Toulouse Biotechnology Institute, Université de Toulouse, CNRS, INRAE, INSA, ANITI, 31077 Toulouse, France.
Université Fédérale de Toulouse, ANITI, INRAE, UR 875, 31326 Toulouse, France.
Int J Mol Sci. 2021 Oct 29;22(21):11741. doi: 10.3390/ijms222111741.

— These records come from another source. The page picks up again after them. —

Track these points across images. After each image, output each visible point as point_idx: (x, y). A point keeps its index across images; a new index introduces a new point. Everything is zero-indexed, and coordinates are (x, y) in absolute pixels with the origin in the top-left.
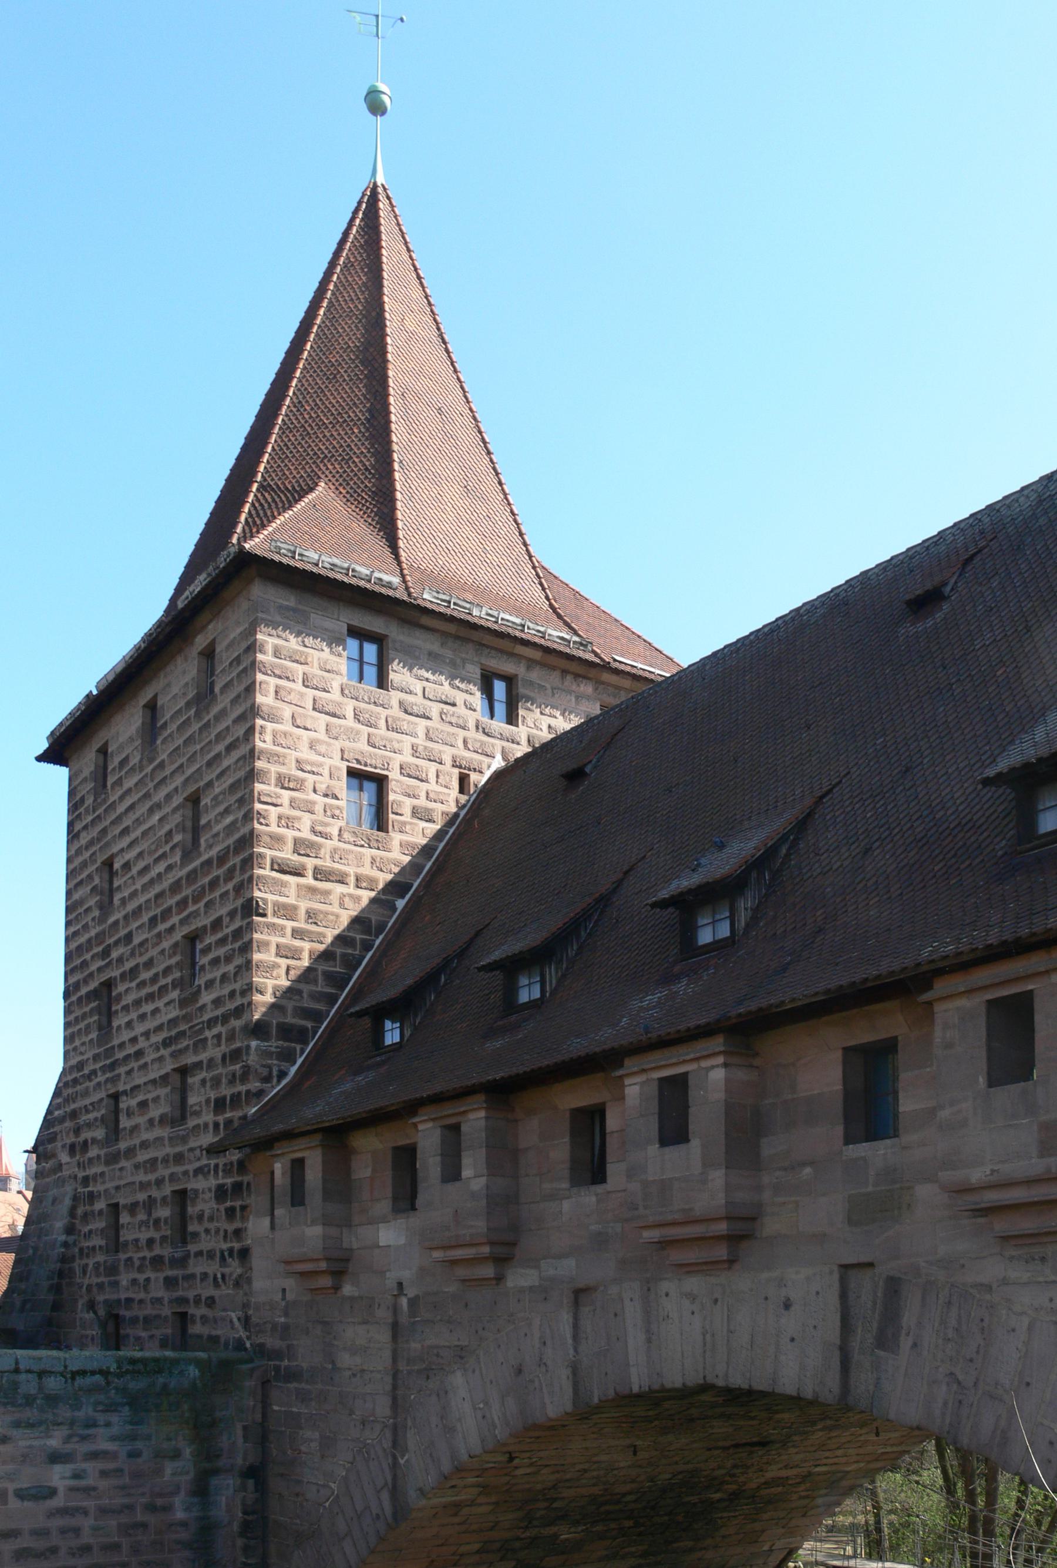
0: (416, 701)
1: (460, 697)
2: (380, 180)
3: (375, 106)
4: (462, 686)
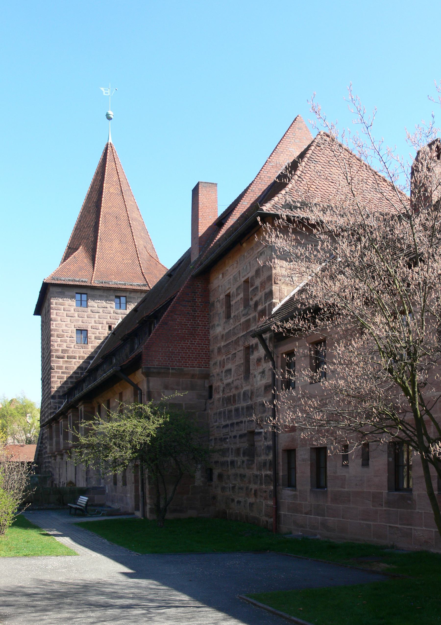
0: (96, 309)
1: (108, 306)
2: (110, 141)
3: (109, 118)
4: (109, 302)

Computational Protein Design (CPD) has produced impressive results for engineering new proteins, resulting in a wide variety of applications. In the past few years, various efforts have aimed at replacing or improving existing design methods using Deep Learning technology to leverage the amount of publicly available protein data. Deep Learning (DL) is a very powerful tool to extract patterns from raw data, provided that data are formatted as mathematical objects and the architecture processing them is well suited to the targeted problem. In the case of protein data, specific representations are needed for both the amino acid sequence and the protein structure in order to capture respectively 1D and 3D information. As no consensus has been reached about the most suitable representations, this review describes the representations used so far, discusses their strengths and weaknesses, and details their associated DL architecture for design and related tasks.
计算蛋白质设计(CPD)在工程新蛋白质方面取得了令人印象深刻的成果,产生了各种各样的应用。在过去的几年中,各种努力旨在使用深度学习技术取代或改进现有的设计方法,以利用大量可用的蛋白质数据。深度学习(DL)是从原始数据中提取模式的非常强大的工具,前提是数据被格式化为数学对象,并且处理它们的架构适合于目标问题。在蛋白质数据的情况下,需要对氨基酸序列和蛋白质结构进行特定的表示,以便分别捕获 1D 和 3D 信息。由于关于最合适的表示形式尚未达成共识,因此本综述描述了迄今为止使用的表示形式,讨论了它们的优缺点,并详细介绍了它们用于设计和相关任务的相关深度学习架构。